7 of 315 comments (clear)

  1. Not just Firefox 2.0, also IE6/7 and earlier F'fox by Andy_R · · Score: 4, Informative

    According to the Bugzilla link, this bug is also present in pre 2.0 releases of Firefox, and IE 6/7.

    So much for me being smug about going back to Firefox 1.5!

    --
    A pizza of radius z and thickness a has a volume of pi z z a
  2. Dis-satisfied with v2.0 by macdaddy · · Score: 3, Informative
    I don't know about everyone else but I am generally dis-satisfied with v2.0. Frankly I felt that the memory leak in FF was significantly amplified in 2.0. I noticed back on 1.5 that every time I put my laptop into standby with FF running and then woke it up that FF would slowly increase it's memory consumption to about 30% more than what it was before being put into standby. Ie, if it was 100MB when it went to standby it would be around 130MB after waking the laptop, switching focus to FF, and clicking through my opened tabs. In FF 2.0 I have to literally shutdown FF every day or two or FF will easily consume upwards of 500MB of my RAM. I usually have about a dozen windows open and in each window I have 5-15 tabs. That's a fair bit but it didn't cause me much grief in v1.5.

    It also took me a while to figure out how to remove the close button from each tab. The tab scrolling "feature" was also a point of great annoyance that took up more of my time to find a fix.

    In short I'm just not jumping for joy over FF. This new flaw happens to come to light the day after I search Google for a way to manually add userids and passwords to the FF DB (any ideas?). This was to address the problem of FF not picking up some text fields as userid and password fields. One solution I found was RoboForm, though I'm not sure I want to pay for what I think should be a fairly easy thing to do inside FF. FF is getting better but personally I'd rather be using Mozilla 1.7.x.

  3. Re:Is it used? by Odiumjunkie · · Score: 4, Informative

    > No biggie, except that the 'reveal all passwords' button exists (and, last I checked, required no authentication to use). Firefox, for as long as I can remember, has allowed you to set a master password, without which the password manager will not populate any password feilds and will not allow the viewing of any stored passwords.

  4. WARNING by tezbobobo · · Score: 3, Informative

    DEERPARK 1.5.0.4 is also vulnerable - based on firefox 1.5

  5. Alternatives to browser stored passwords by natet · · Score: 3, Informative

    I for one only use the browsers store password feature for the most trivial of sites. For more important sites, I use Password Safe. The program and the database fit easily on a thumb drive, and requires a master password to access. It has a user configurable time out, and a double click on an account copies the data to the clipboard for later use, allowing you to foil keyboard based sniffers.

    --
    IANAL... But I play one on /.
  6. Re:I sense a disturbance in the force... by LordEd · · Score: 3, Informative
    Didn't even think of the 'response time' end.

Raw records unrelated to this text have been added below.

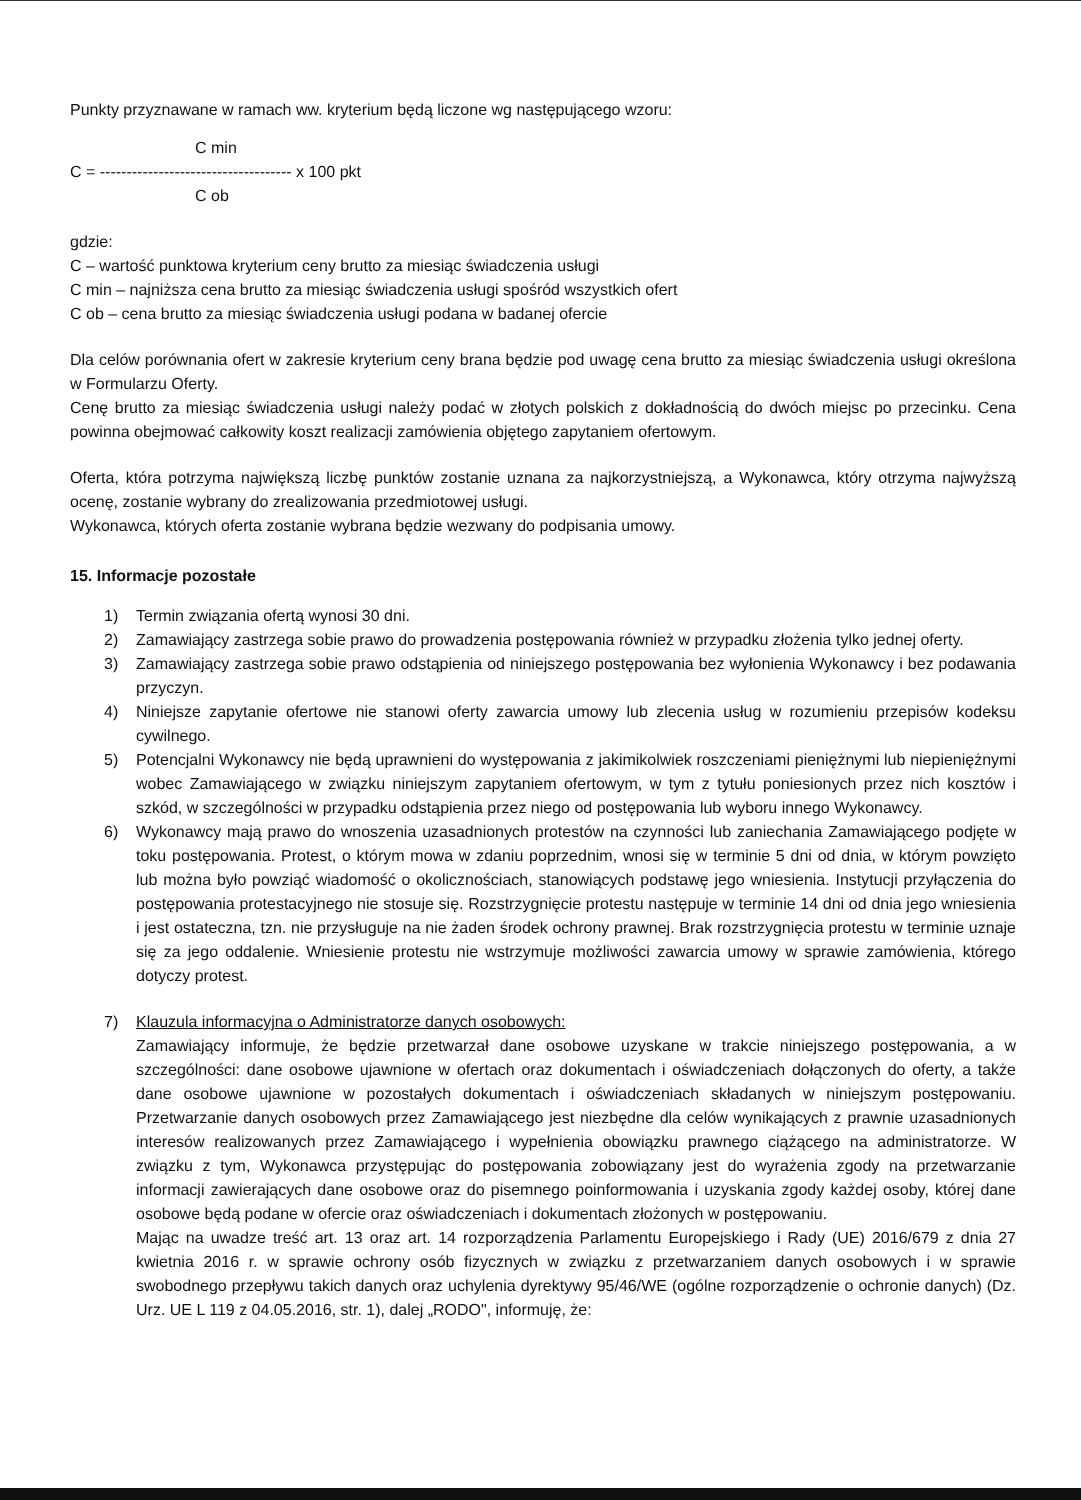Punkty przyznawane w ramach ww. kryterium będą liczone wg następującego wzoru:
C min
C = ------------------------------------ x 100 pkt
C ob
gdzie:
C – wartość punktowa kryterium ceny brutto za miesiąc świadczenia usługi
C min – najniższa cena brutto za miesiąc świadczenia usługi spośród wszystkich ofert
C ob – cena brutto za miesiąc świadczenia usługi podana w badanej ofercie
Dla celów porównania ofert w zakresie kryterium ceny brana będzie pod uwagę cena brutto za miesiąc świadczenia usługi określona w Formularzu Oferty.
Cenę brutto za miesiąc świadczenia usługi należy podać w złotych polskich z dokładnością do dwóch miejsc po przecinku. Cena powinna obejmować całkowity koszt realizacji zamówienia objętego zapytaniem ofertowym.
Oferta, która potrzyma największą liczbę punktów zostanie uznana za najkorzystniejszą, a Wykonawca, który otrzyma najwyższą ocenę, zostanie wybrany do zrealizowania przedmiotowej usługi.
Wykonawca, których oferta zostanie wybrana będzie wezwany do podpisania umowy.
15. Informacje pozostałe
1) Termin związania ofertą wynosi 30 dni.
2) Zamawiający zastrzega sobie prawo do prowadzenia postępowania również w przypadku złożenia tylko jednej oferty.
3) Zamawiający zastrzega sobie prawo odstąpienia od niniejszego postępowania bez wyłonienia Wykonawcy i bez podawania przyczyn.
4) Niniejsze zapytanie ofertowe nie stanowi oferty zawarcia umowy lub zlecenia usług w rozumieniu przepisów kodeksu cywilnego.
5) Potencjalni Wykonawcy nie będą uprawnieni do występowania z jakimikolwiek roszczeniami pieniężnymi lub niepieniężnymi wobec Zamawiającego w związku niniejszym zapytaniem ofertowym, w tym z tytułu poniesionych przez nich kosztów i szkód, w szczególności w przypadku odstąpienia przez niego od postępowania lub wyboru innego Wykonawcy.
6) Wykonawcy mają prawo do wnoszenia uzasadnionych protestów na czynności lub zaniechania Zamawiającego podjęte w toku postępowania. Protest, o którym mowa w zdaniu poprzednim, wnosi się w terminie 5 dni od dnia, w którym powzięto lub można było powziąć wiadomość o okolicznościach, stanowiących podstawę jego wniesienia. Instytucji przyłączenia do postępowania protestacyjnego nie stosuje się. Rozstrzygnięcie protestu następuje w terminie 14 dni od dnia jego wniesienia i jest ostateczna, tzn. nie przysługuje na nie żaden środek ochrony prawnej. Brak rozstrzygnięcia protestu w terminie uznaje się za jego oddalenie. Wniesienie protestu nie wstrzymuje możliwości zawarcia umowy w sprawie zamówienia, którego dotyczy protest.
7) Klauzula informacyjna o Administratorze danych osobowych:
Zamawiający informuje, że będzie przetwarzał dane osobowe uzyskane w trakcie niniejszego postępowania, a w szczególności: dane osobowe ujawnione w ofertach oraz dokumentach i oświadczeniach dołączonych do oferty, a także dane osobowe ujawnione w pozostałych dokumentach i oświadczeniach składanych w niniejszym postępowaniu. Przetwarzanie danych osobowych przez Zamawiającego jest niezbędne dla celów wynikających z prawnie uzasadnionych interesów realizowanych przez Zamawiającego i wypełnienia obowiązku prawnego ciążącego na administratorze. W związku z tym, Wykonawca przystępując do postępowania zobowiązany jest do wyrażenia zgody na przetwarzanie informacji zawierających dane osobowe oraz do pisemnego poinformowania i uzyskania zgody każdej osoby, której dane osobowe będą podane w ofercie oraz oświadczeniach i dokumentach złożonych w postępowaniu.
Mając na uwadze treść art. 13 oraz art. 14 rozporządzenia Parlamentu Europejskiego i Rady (UE) 2016/679 z dnia 27 kwietnia 2016 r. w sprawie ochrony osób fizycznych w związku z przetwarzaniem danych osobowych i w sprawie swobodnego przepływu takich danych oraz uchylenia dyrektywy 95/46/WE (ogólne rozporządzenie o ochronie danych) (Dz. Urz. UE L 119 z 04.05.2016, str. 1), dalej „RODO", informuję, że:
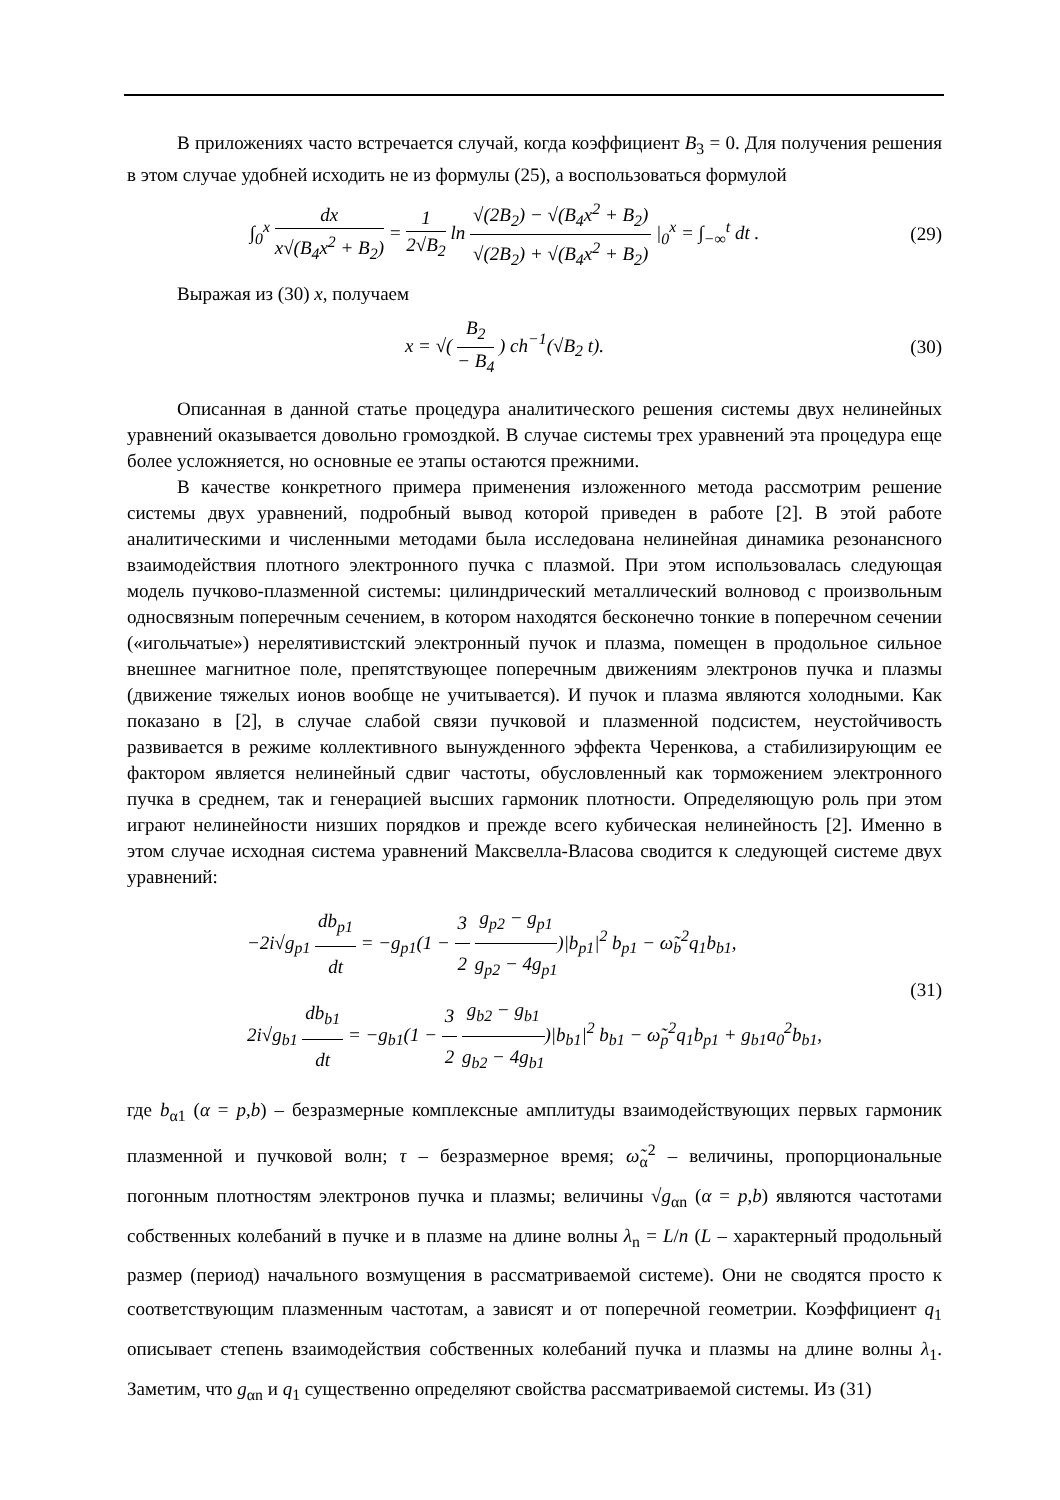В приложениях часто встречается случай, когда коэффициент B<sub>3</sub> = 0. Для получения решения в этом случае удобней исходить не из формулы (25), а воспользоваться формулой
∫<sub>0</sub><sup>x</sup> dx x√(B<sub>4</sub>x<sup>2</sup> + B<sub>2</sub>) = 1 2√B<sub>2</sub> ln √(2B<sub>2</sub>) − √(B<sub>4</sub>x<sup>2</sup> + B<sub>2</sub>) √(2B<sub>2</sub>) + √(B<sub>4</sub>x<sup>2</sup> + B<sub>2</sub>) |<sub>0</sub><sup>x</sup> = ∫<sub>−∞</sub><sup>t</sup> dt .
(29)
Выражая из (30) x, получаем
x = √( B<sub>2</sub> − B<sub>4</sub> ) ch<sup>−1</sup>(√B<sub>2</sub> t). (30)
Описанная в данной статье процедура аналитического решения системы двух нелинейных уравнений оказывается довольно громоздкой. В случае системы трех уравнений эта процедура еще более усложняется, но основные ее этапы остаются прежними.
В качестве конкретного примера применения изложенного метода рассмотрим решение системы двух уравнений, подробный вывод которой приведен в работе [2]. В этой работе аналитическими и численными методами была исследована нелинейная динамика резонансного взаимодействия плотного электронного пучка с плазмой. При этом использовалась следующая модель пучково-плазменной системы: цилиндрический металлический волновод с произвольным односвязным поперечным сечением, в котором находятся бесконечно тонкие в поперечном сечении («игольчатые») нерелятивистский электронный пучок и плазма, помещен в продольное сильное внешнее магнитное поле, препятствующее поперечным движениям электронов пучка и плазмы (движение тяжелых ионов вообще не учитывается). И пучок и плазма являются холодными. Как показано в [2], в случае слабой связи пучковой и плазменной подсистем, неустойчивость развивается в режиме коллективного вынужденного эффекта Черенкова, а стабилизирующим ее фактором является нелинейный сдвиг частоты, обусловленный как торможением электронного пучка в среднем, так и генерацией высших гармоник плотности. Определяющую роль при этом играют нелинейности низших порядков и прежде всего кубическая нелинейность [2]. Именно в этом случае исходная система уравнений Максвелла-Власова сводится к следующей системе двух уравнений:
−2i√g<sub>p1</sub> db<sub>p1</sub> dt = −g<sub>p1</sub>(1 − 3 2 g<sub>p2</sub> − g<sub>p1</sub> g<sub>p2</sub> − 4g<sub>p1</sub>)|b<sub>p1</sub>|<sup>2</sup> b<sub>p1</sub> − ω̃<sub>b</sub><sup>2</sup>q<sub>1</sub>b<sub>b1</sub>,
2i√g<sub>b1</sub> db<sub>b1</sub> dt = −g<sub>b1</sub>(1 − 3 2 g<sub>b2</sub> − g<sub>b1</sub> g<sub>b2</sub> − 4g<sub>b1</sub>)|b<sub>b1</sub>|<sup>2</sup> b<sub>b1</sub> − ω̃<sub>p</sub><sup>2</sup>q<sub>1</sub>b<sub>p1</sub> + g<sub>b1</sub>a<sub>0</sub><sup>2</sup>b<sub>b1</sub>,
(31)
где b<sub>α1</sub> (α = p,b) – безразмерные комплексные амплитуды взаимодействующих первых гармоник плазменной и пучковой волн; τ – безразмерное время; ω̃<sub>α</sub><sup>2</sup> – величины, пропорциональные погонным плотностям электронов пучка и плазмы; величины √g<sub>αn</sub> (α = p,b) являются частотами собственных колебаний в пучке и в плазме на длине волны λ<sub>n</sub> = L/n (L – характерный продольный размер (период) начального возмущения в рассматриваемой системе). Они не сводятся просто к соответствующим плазменным частотам, а зависят и от поперечной геометрии. Коэффициент q<sub>1</sub> описывает степень взаимодействия собственных колебаний пучка и плазмы на длине волны λ<sub>1</sub>. Заметим, что g<sub>αn</sub> и q<sub>1</sub> существенно определяют свойства рассматриваемой системы. Из (31)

    Please look at the bug report. Submission of testcase file is November 12 (9 days ago)

    From TFA:
    It was first discovered in the wild by Netcraft on Oct. 27 (25 days ago)
    The clock is ticking... will Firefox beat IE's response time?
  7. Re:I sense a disturbance in the force... by zootm · · Score: 3, Informative

    HTML forms work just fine without Javascript. And yes, you're effectively tricked into clicking an action button. If you look at the sample "injected HTML", they make it look like the user is clicking a Flash movie when in fact they're clicking a blank image-type <input> on the page. This submits the GET-style form. So long as the user is "tricked" into clicking something, and forms are allowed, this could steal the password from the password manager.

    The code is available in the text box at the bottom of the this page. Neither Flash nor Javascript is required to trigger the exploit, just a click from a user in a attacker-defined position on the page.